━━ EXTRACT

An order \(n\) dragon curve can be made by joining two order \(n-1\) dragon curves with a 90° angle between their tails. Therefore, by
taking the cover's tiling of the plane with order 10 dragon curves, we may join them into pairs to get a tiling with order 11 dragon
curves. We could repeat this to get tilings with order 12, 13, and so on... If we were to repeat this

*ad infinitum*we would arrive at the conclusion that an order \(\infty\) dragon curve will cover the entire plane without crossing itself. In other words, an order \(\infty\) dragon curve is a space-filling curve.Like so many other interesting bits of recreational maths, dragon curves were popularised by Martin Gardner in one of his

*Mathematical Games*columns in*Scientific American*. In this column, it was noted that the endpoints of dragon curves of different orders (all starting at the same point) lie on a logarithmic spiral. This can be seen in the diagram below. Although many of their properties have been known for a long time and are well studied, dragon curves continue to appear in new and
interesting places. At last year's Maths Jam conference, Paul Taylor gave a talk about my favourite surprise occurrence of
a dragon.

Normally when we write numbers, we write them in base ten, with the digits in the number representing (from right to left) ones, tens,
hundreds, thousands, etc. Many readers will be familiar with binary numbers (base two), where the powers of two are used in the place of
powers of ten, so the digits represent ones, twos, fours, eights, etc.

In his talk, Paul suggested looking at numbers in base -1+i (where i is the square root of -1; you can find more adventures of i here) using the digits 0 and 1. From right to left, the columns of numbers in this
base have values 1, -1+i, -2i, 2+2i, -4, etc. The first 11 numbers in this base are shown below.

━━━━

WRITTEN EXERCISE 1:
According to the dragon curve text, who popularized dragon curves?
WRITTEN EXERCISE 2:
Reproduce the dragon curve text from "Normally when we" to "are shown below.".
The material after this text is not needed.

━━ DATA SHOWN

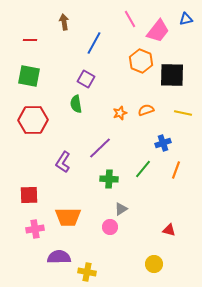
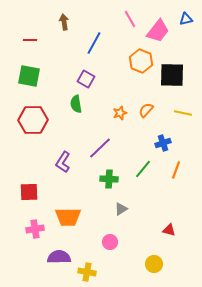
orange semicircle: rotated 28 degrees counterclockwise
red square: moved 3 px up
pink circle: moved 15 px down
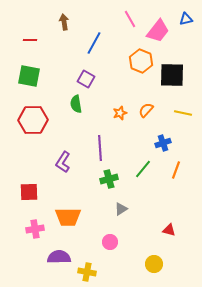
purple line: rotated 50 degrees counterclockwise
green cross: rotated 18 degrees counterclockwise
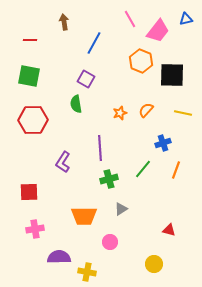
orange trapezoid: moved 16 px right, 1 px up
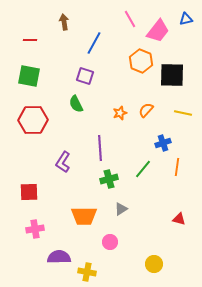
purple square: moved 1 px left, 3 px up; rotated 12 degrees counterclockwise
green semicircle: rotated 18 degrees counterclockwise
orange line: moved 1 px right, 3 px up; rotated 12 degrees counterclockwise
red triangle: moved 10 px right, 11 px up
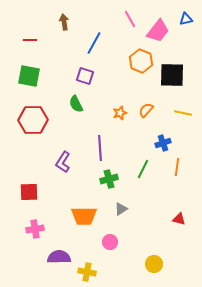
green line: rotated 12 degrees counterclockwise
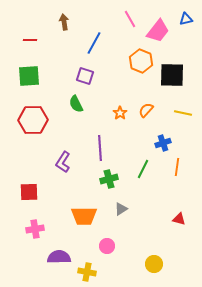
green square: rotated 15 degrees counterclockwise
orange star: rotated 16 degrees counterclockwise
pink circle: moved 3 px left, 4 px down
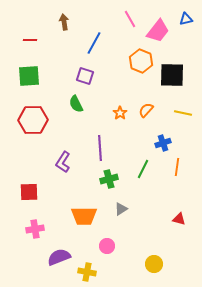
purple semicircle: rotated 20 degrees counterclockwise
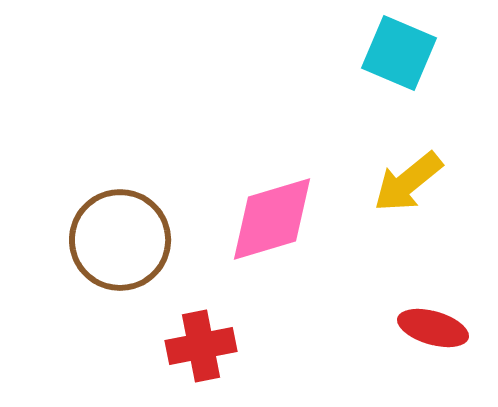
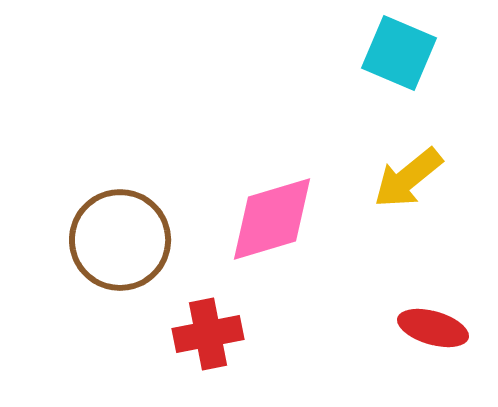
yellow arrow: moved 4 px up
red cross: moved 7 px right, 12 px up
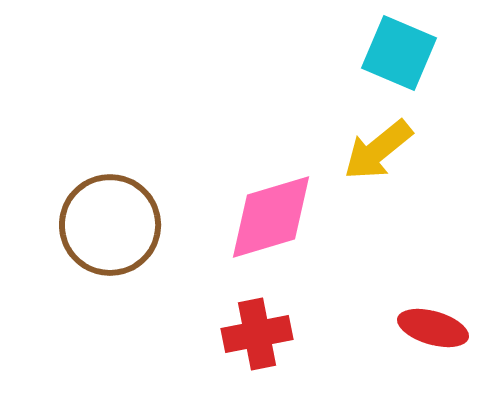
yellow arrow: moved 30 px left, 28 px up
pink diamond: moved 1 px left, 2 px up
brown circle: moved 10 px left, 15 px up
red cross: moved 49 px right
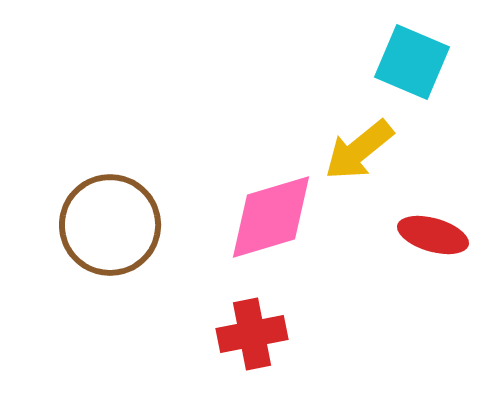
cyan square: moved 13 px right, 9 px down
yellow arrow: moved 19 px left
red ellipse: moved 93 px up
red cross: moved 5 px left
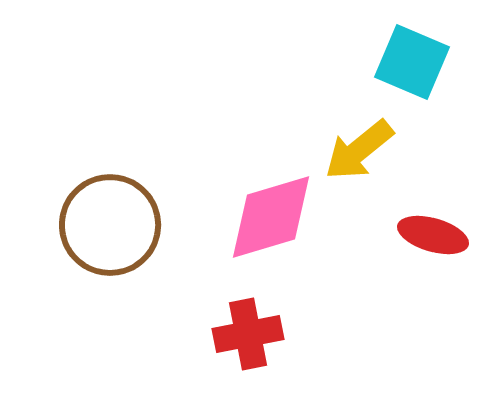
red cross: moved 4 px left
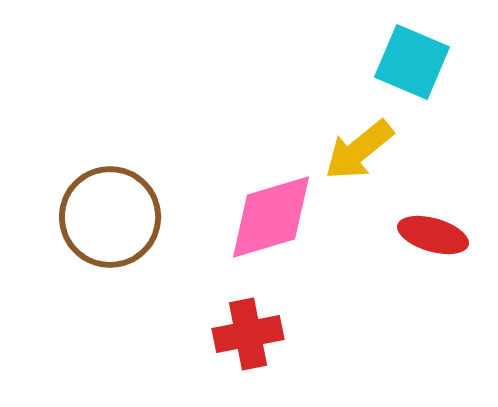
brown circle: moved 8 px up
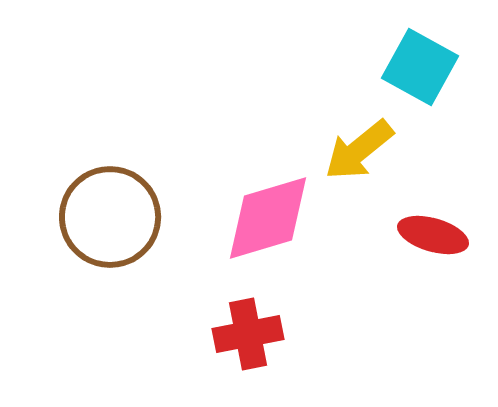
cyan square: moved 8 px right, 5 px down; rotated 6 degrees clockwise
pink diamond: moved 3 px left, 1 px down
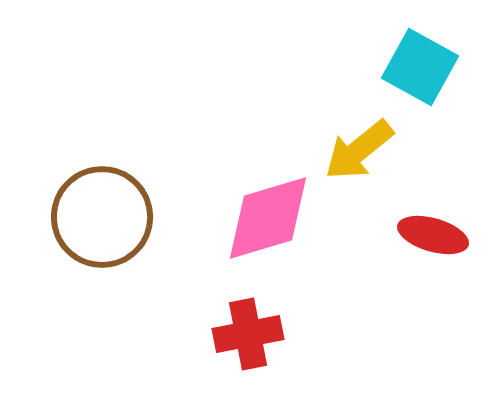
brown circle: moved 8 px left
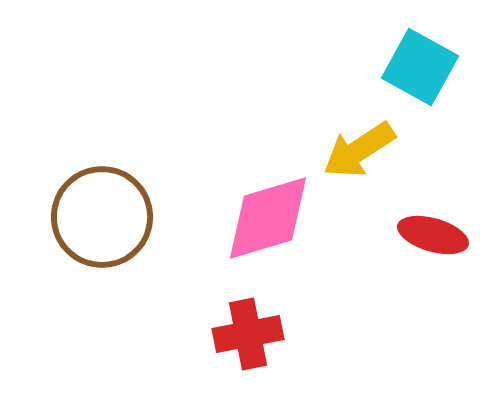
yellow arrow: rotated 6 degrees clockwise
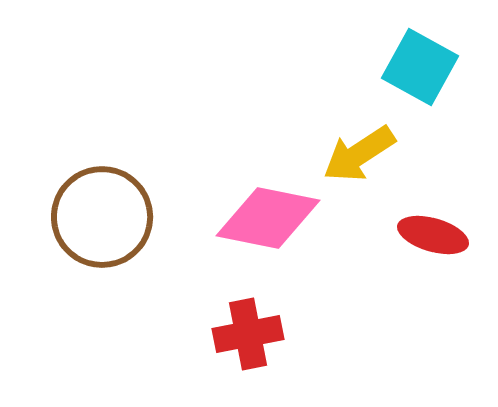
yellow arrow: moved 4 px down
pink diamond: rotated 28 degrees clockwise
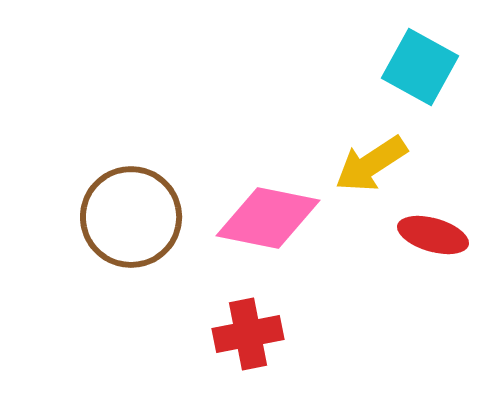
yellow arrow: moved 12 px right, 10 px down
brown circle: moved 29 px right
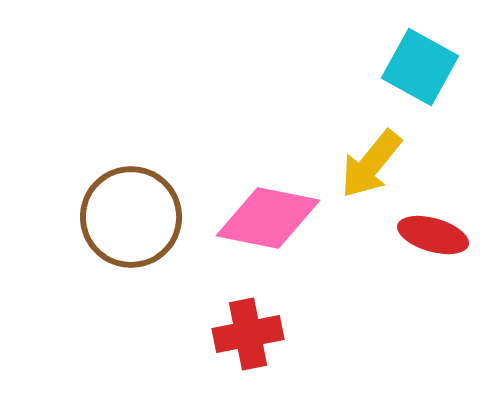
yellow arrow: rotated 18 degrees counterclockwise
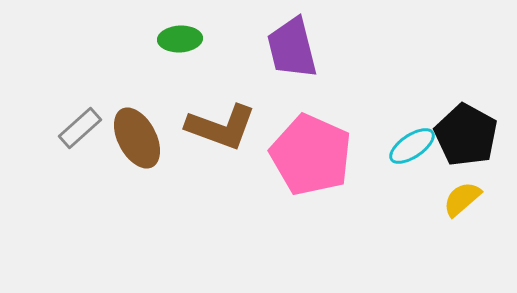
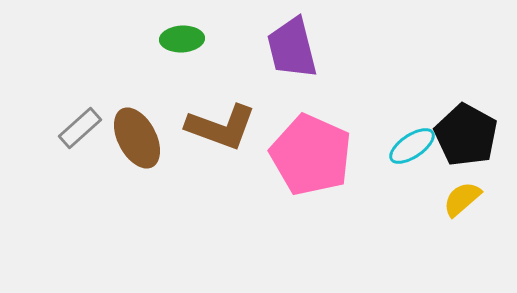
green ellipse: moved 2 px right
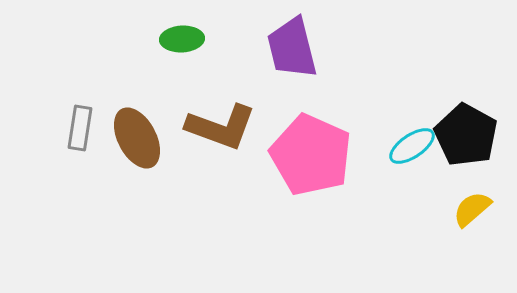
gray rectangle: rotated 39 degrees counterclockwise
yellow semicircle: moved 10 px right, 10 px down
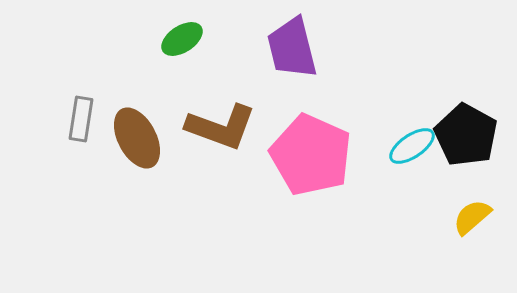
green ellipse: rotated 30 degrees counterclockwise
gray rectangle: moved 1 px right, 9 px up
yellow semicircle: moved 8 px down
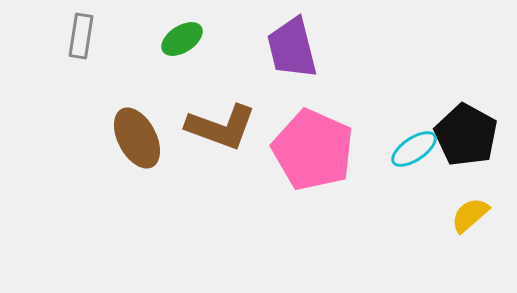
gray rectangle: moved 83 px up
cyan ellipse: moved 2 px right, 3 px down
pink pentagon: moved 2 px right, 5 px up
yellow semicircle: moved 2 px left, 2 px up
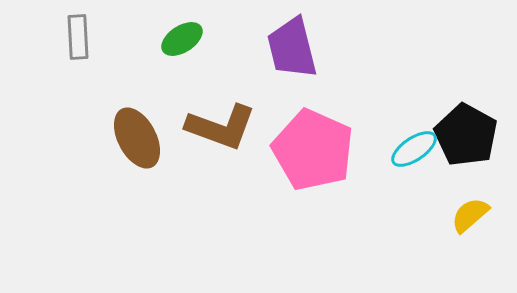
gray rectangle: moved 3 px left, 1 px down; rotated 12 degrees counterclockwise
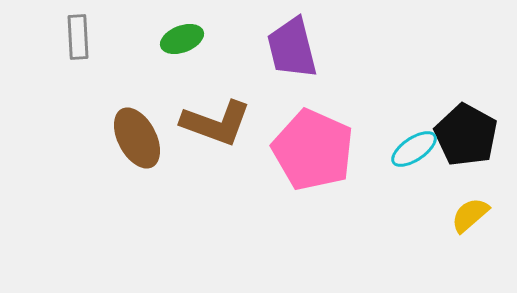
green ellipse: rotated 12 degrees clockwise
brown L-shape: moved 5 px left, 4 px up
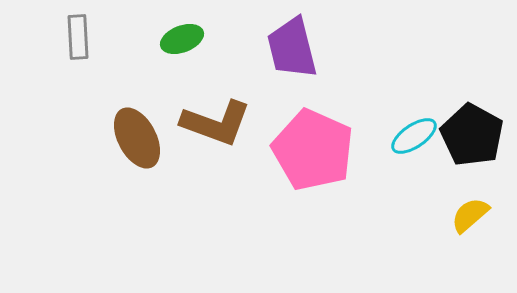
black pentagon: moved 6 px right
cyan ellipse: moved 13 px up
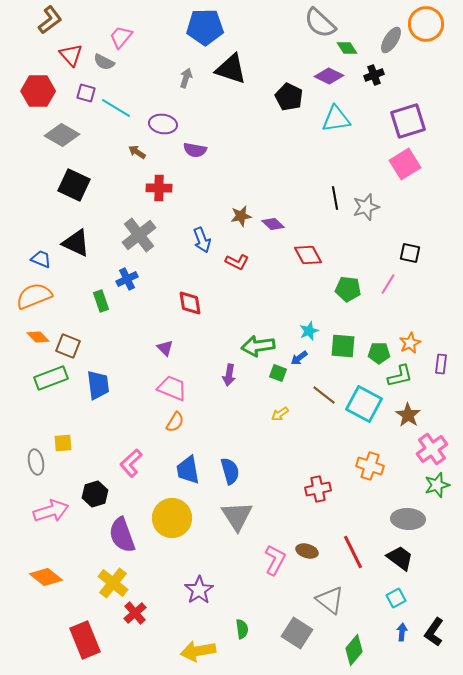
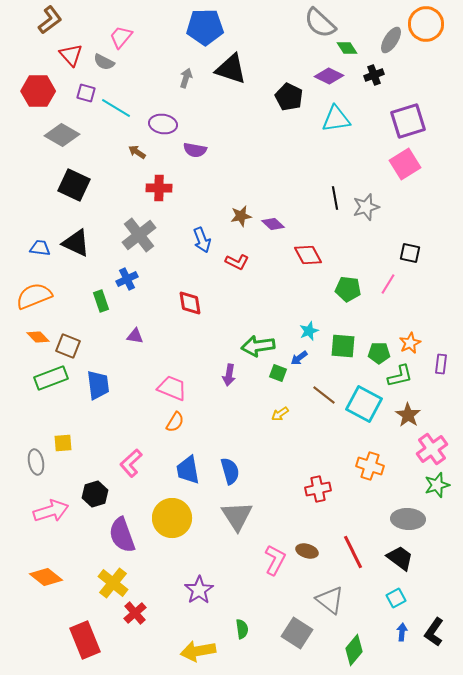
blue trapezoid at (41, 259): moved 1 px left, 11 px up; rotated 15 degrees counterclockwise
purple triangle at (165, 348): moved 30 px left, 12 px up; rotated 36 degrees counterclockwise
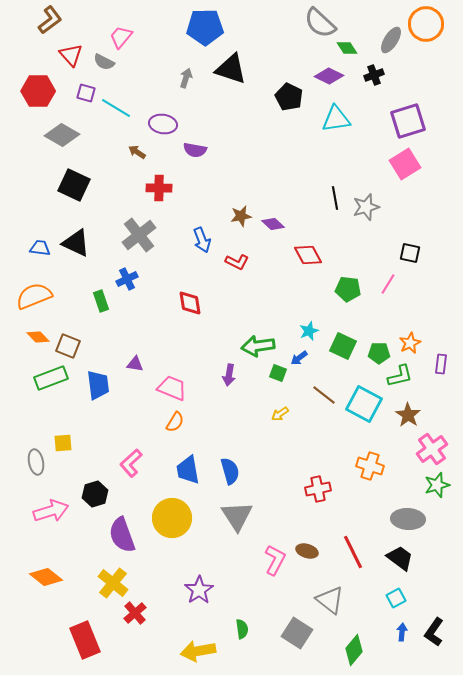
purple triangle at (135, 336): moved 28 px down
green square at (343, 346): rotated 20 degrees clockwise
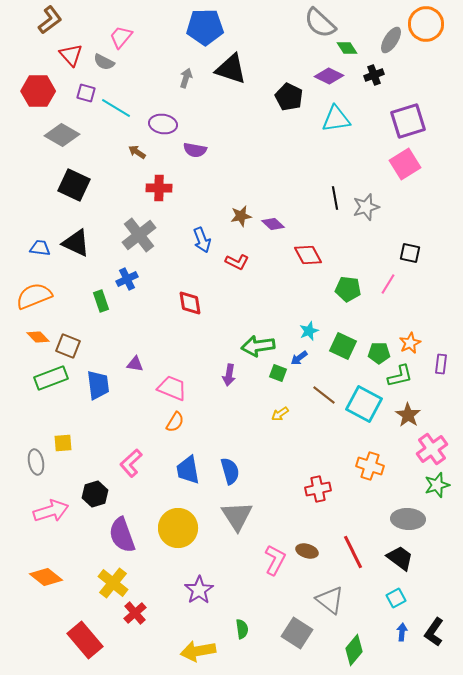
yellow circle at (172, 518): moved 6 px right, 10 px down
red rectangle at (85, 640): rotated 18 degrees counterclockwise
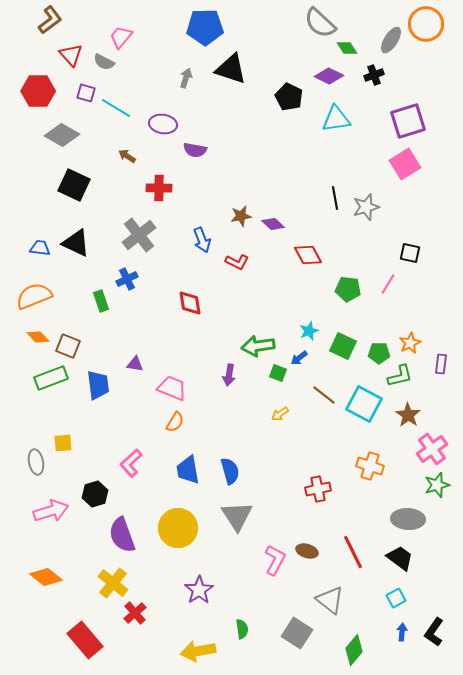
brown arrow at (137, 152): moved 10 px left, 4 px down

━━━━

FINISHED ANSWER 1:
Martin Gardner, in one of his Mathematical Games columns in Scientific American.

FINISHED ANSWER 2:
Normally when we write numbers, we write them in base ten, with the digits in the number representing (from right to left) ones, tens,
hundreds, thousands, etc. Many readers will be familiar with binary numbers (base two), where the powers of two are used in the place of
powers of ten, so the digits represent ones, twos, fours, eights, etc.

In his talk, Paul suggested looking at numbers in base -1+i (where i is the square root of -1; you can find more adventures of i here) using the digits 0 and 1. From right to left, the columns of numbers in this
base have values 1, -1+i, -2i, 2+2i, -4, etc. The first 11 numbers in this base are shown below.